Gene Farley and I shared a deep affection for Tommy Douglas, the Baptist preacher-turned-statesman who as the leader of Saskatchewan’s Cooperative Commonwealth Federation established the framework for what would become Canada’s single-payer national healthcare system.
Douglas, who is often recalled as “the Greatest Canadian,” had a congenial style that belied his determination to address social and economic injustices he knew to be immoral. “The inescapable fact,” he argued, “is that when we build a society based on greed, selfishness, and ruthless competition, the fruits we can expect to reap are economic insecurity at home and international discord abroad.”
Paraphrasing Tennyson, Douglas roused Canadians with a promise: “Courage, my friends; ‘tis not too late to build a better world.” That line always came to mind when I was with Gene, who died Friday at 86.
Gene was an internationally renowned physician, an originator of family practice residency programs and innovative public-health initiatives who finished a distinguished academic career as chair of the Department of Family Medicine at the University of Wisconsin.
Yet, his great passion was as a “build a better world” campaigner. The man who proudly recalled joining the March on Washington for Jobs and Freedom in 1963 was still marching for those same causes in 2013.

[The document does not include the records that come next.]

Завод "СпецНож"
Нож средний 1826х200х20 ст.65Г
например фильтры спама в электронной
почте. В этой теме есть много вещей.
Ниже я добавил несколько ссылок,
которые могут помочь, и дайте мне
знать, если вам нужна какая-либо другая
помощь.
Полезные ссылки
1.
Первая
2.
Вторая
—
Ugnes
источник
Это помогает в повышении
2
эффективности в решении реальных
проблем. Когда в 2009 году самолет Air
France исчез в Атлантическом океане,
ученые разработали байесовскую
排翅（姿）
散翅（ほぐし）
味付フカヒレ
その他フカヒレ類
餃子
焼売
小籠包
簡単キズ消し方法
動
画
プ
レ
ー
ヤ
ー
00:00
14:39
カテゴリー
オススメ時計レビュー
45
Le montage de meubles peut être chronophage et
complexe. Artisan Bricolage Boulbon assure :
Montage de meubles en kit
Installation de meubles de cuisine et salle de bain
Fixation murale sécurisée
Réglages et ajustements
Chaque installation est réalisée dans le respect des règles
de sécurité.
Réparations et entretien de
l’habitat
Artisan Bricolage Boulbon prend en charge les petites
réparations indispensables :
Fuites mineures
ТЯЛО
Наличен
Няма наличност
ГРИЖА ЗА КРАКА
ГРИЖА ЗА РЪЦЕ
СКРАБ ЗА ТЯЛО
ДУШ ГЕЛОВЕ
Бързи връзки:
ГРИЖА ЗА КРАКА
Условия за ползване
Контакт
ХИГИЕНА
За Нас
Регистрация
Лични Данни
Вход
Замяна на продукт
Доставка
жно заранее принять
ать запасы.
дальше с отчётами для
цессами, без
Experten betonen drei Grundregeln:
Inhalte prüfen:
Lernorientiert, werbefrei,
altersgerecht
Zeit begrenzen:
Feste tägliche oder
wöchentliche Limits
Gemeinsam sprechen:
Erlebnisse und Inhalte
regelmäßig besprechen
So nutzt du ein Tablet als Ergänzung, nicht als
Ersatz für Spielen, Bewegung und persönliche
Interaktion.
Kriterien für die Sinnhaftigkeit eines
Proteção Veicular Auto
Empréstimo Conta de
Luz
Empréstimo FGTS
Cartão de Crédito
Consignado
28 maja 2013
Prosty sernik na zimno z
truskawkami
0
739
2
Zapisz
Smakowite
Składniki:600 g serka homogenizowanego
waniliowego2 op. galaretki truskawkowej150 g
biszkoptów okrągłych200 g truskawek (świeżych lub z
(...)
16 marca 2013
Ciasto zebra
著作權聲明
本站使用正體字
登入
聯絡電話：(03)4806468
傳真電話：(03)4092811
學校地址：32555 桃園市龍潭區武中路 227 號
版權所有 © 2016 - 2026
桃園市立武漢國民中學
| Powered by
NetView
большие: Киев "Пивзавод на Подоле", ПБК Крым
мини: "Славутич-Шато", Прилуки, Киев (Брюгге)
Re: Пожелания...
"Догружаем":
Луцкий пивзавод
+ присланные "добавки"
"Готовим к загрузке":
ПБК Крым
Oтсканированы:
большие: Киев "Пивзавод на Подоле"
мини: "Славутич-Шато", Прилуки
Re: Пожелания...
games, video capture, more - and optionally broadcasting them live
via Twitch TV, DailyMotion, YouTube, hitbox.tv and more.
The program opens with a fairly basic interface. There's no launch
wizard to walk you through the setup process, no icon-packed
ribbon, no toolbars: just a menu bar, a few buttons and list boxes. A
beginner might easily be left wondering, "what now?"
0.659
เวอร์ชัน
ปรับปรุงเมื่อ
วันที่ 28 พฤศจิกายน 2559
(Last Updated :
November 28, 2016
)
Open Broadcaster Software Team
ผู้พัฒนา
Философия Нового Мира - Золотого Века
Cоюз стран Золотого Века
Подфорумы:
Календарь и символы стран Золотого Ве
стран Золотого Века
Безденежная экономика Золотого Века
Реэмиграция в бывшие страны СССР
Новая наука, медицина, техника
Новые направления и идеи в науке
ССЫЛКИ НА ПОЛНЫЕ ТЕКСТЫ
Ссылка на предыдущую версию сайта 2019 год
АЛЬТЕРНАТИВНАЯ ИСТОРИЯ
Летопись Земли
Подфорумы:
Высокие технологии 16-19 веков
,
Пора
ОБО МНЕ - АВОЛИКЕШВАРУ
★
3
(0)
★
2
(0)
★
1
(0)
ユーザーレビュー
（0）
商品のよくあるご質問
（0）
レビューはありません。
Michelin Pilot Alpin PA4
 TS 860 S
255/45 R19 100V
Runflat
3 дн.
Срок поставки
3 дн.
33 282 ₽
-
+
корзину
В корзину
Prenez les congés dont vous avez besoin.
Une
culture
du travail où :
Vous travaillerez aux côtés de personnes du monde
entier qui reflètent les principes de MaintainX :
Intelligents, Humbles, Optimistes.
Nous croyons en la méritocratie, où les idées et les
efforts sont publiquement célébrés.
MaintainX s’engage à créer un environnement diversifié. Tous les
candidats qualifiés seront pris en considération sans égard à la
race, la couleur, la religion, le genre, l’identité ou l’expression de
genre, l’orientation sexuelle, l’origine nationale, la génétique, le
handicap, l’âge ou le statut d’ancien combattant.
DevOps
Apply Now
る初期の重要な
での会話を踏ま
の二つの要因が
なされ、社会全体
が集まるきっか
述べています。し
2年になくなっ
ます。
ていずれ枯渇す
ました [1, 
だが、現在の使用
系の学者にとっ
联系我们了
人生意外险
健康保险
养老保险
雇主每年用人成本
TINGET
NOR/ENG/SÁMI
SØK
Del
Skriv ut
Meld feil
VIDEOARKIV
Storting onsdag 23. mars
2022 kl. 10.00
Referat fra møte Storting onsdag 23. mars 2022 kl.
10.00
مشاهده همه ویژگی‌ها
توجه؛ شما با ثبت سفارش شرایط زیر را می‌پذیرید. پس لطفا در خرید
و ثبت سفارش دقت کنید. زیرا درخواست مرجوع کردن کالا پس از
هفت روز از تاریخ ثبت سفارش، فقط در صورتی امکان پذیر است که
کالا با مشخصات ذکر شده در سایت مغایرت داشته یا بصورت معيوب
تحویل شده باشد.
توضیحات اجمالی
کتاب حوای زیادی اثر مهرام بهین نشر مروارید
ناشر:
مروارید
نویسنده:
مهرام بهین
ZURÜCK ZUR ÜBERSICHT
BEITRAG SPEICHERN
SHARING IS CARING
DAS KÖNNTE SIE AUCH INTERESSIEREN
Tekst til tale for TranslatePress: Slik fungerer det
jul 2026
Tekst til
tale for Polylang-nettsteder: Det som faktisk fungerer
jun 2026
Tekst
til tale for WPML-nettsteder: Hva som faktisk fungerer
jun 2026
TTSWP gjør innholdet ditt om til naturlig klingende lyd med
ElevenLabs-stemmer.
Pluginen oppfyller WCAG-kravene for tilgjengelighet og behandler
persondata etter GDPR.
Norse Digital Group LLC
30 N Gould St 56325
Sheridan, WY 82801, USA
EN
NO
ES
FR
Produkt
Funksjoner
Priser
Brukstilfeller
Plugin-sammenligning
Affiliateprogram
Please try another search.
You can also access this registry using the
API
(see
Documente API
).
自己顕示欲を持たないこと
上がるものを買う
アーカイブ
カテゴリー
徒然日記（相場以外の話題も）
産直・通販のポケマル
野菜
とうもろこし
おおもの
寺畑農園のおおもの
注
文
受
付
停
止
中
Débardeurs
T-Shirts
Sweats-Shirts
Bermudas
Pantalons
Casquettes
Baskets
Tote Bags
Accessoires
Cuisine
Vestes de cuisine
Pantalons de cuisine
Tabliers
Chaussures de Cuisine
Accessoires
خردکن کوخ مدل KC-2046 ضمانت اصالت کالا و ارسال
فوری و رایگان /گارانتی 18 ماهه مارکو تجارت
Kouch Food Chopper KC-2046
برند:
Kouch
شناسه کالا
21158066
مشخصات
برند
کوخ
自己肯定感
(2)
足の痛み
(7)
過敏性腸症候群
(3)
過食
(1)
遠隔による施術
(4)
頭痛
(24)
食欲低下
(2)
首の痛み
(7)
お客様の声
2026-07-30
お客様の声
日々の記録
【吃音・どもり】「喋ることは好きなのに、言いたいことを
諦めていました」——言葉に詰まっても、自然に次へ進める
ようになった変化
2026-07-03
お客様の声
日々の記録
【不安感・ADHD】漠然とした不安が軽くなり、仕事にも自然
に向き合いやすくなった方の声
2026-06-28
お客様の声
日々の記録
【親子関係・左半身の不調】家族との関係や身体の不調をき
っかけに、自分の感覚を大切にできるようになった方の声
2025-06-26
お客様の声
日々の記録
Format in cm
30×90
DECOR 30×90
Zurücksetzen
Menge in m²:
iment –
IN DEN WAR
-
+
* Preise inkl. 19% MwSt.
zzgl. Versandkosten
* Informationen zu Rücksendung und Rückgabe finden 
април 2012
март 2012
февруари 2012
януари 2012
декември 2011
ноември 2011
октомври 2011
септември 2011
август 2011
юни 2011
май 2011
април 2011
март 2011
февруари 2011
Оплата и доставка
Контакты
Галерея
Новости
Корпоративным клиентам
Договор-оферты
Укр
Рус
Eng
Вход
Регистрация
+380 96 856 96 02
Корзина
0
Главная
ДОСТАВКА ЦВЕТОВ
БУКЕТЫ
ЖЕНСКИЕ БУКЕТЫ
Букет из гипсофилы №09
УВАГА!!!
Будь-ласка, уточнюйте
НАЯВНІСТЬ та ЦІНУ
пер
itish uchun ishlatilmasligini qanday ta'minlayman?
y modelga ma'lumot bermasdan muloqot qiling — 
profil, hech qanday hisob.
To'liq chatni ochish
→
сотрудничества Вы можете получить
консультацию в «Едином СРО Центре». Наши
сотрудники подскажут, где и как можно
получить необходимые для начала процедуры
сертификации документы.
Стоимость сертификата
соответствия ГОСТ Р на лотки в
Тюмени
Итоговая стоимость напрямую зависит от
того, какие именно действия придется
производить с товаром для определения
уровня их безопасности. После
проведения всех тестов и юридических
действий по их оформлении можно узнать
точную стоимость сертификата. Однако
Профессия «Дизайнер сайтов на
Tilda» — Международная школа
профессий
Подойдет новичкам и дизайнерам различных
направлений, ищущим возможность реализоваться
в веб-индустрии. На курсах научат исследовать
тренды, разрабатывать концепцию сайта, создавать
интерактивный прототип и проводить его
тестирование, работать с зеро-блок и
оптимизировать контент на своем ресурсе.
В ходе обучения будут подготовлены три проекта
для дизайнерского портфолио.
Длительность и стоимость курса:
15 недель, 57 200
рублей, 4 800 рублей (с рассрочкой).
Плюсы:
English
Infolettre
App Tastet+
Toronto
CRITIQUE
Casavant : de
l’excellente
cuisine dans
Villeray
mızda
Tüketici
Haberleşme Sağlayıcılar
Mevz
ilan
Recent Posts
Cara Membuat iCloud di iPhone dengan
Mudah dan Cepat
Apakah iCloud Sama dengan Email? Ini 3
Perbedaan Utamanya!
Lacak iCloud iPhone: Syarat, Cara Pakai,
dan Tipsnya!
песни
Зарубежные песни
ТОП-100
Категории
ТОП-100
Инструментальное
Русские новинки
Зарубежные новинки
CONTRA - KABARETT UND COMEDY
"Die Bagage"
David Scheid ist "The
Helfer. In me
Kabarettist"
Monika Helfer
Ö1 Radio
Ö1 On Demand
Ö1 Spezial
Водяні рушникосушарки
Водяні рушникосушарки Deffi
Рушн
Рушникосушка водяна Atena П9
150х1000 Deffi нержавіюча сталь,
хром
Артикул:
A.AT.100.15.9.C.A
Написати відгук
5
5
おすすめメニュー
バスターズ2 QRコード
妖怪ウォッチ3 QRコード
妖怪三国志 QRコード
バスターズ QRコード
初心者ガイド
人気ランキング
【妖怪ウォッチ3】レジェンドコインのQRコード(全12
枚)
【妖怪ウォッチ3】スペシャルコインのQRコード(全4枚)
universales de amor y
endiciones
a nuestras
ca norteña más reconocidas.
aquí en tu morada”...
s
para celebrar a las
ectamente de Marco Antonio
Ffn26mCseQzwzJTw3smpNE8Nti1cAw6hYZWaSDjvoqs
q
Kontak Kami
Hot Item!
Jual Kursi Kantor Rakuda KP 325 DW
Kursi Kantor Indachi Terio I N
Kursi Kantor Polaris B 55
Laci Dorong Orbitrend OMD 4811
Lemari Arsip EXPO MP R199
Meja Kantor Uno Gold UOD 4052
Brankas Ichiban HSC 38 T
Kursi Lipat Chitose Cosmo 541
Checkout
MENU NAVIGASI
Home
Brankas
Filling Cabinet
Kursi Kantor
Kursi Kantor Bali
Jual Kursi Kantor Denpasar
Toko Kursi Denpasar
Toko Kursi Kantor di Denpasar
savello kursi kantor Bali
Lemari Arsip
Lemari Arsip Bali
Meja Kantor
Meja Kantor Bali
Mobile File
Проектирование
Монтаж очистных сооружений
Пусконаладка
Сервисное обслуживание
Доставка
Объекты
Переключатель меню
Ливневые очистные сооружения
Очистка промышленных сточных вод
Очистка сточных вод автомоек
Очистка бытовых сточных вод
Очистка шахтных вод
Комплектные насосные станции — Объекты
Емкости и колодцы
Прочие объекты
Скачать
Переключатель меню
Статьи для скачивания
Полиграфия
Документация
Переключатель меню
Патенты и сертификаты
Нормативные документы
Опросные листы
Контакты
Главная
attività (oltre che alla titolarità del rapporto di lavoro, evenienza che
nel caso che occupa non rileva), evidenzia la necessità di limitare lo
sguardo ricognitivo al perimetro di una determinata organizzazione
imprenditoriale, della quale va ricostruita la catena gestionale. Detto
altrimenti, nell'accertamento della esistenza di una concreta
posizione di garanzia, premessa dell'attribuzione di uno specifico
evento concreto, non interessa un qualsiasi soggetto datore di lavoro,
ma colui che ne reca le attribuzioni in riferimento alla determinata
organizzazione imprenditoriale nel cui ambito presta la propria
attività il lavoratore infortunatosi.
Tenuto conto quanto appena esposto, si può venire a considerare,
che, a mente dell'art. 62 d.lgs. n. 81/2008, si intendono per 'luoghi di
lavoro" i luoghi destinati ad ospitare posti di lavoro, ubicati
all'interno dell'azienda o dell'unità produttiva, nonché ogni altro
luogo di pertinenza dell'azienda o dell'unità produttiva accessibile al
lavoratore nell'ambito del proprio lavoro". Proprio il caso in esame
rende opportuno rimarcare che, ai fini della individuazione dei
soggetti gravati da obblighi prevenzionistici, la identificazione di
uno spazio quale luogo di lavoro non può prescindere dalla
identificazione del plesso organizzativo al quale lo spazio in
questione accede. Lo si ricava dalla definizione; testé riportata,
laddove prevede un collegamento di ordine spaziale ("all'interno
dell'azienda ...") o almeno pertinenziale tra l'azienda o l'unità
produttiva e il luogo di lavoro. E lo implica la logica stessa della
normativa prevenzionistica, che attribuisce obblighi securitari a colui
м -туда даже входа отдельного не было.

With his beloved wife, Dr. Linda Farley, Gene devoted two decades of “retirement” to advancing a broad justice vision that— after Linda’s death in 2009— could be seen in the remarkable ecological, agricultural and community-building work of the Linda & Gene Farley Center for Peace, Justice and Sustainability.
Because of their professional backgrounds, Gene and Linda focused particularly on advancing the cause of universal healthcare. With their longtime friend Dr. Quentin Young, they were early and enthusiastic leaders of the “Physicians for a National Health Program” movement, which for decades has encouraged US leaders to develop “an expanded and improved version of Medicare [to] cover every American for all necessary medical care.”
The man who refused offers of prestigious international positions because he felt a duty to carry on the battle to reform the US healthcare system understood the challenge of seeking that reform at a time “when society is going toward selfish extremes…when [governments] pay anything to build up the military but don’t want to give to the social good.” Still, he remained “fantastically optimistic.” And that optimism was often rewarded—especially with the 2012 election of his friend and ally Tammy Baldwin as the junior senator from Wisconsin.
Though Farley warned that the Affordable Care Act, with its deference to insurance companies, was more complicated and costly than need be, he hoped that the passage of the act would serve as an important step on the road to a creating a single-payer system in the United States. As we traveled in eastern Canada together last month— on a Nation cruise where Gene delighted in comparing notes with his dear friends Dr. Michael Klein and Bonnie Sherr Klein— we spoke a good deal about the difficulty of implementing what has come to be known as “Obamacare.”
Yet, Gene, “fantastically optimistic” as ever, recalled that Canada went through decades of bitter wrangling before finally establishing a universal healthcare system that delivers longer life expectancy more efficiently and at a lower cost than the American system. “We have to be patient, but we have to be determined,” he said, explaining that the establishment of the principle of “healthcare as a right” is not just a medical mission, not even an economic or social responsibility.
It is, Gene said, “about morality.”
Canada came to recognize that morality, embracing the vision of Tommy Douglas.
And it is right and necessary to expect that America will come to recognize that morality, embracing the vision of Gene Farley.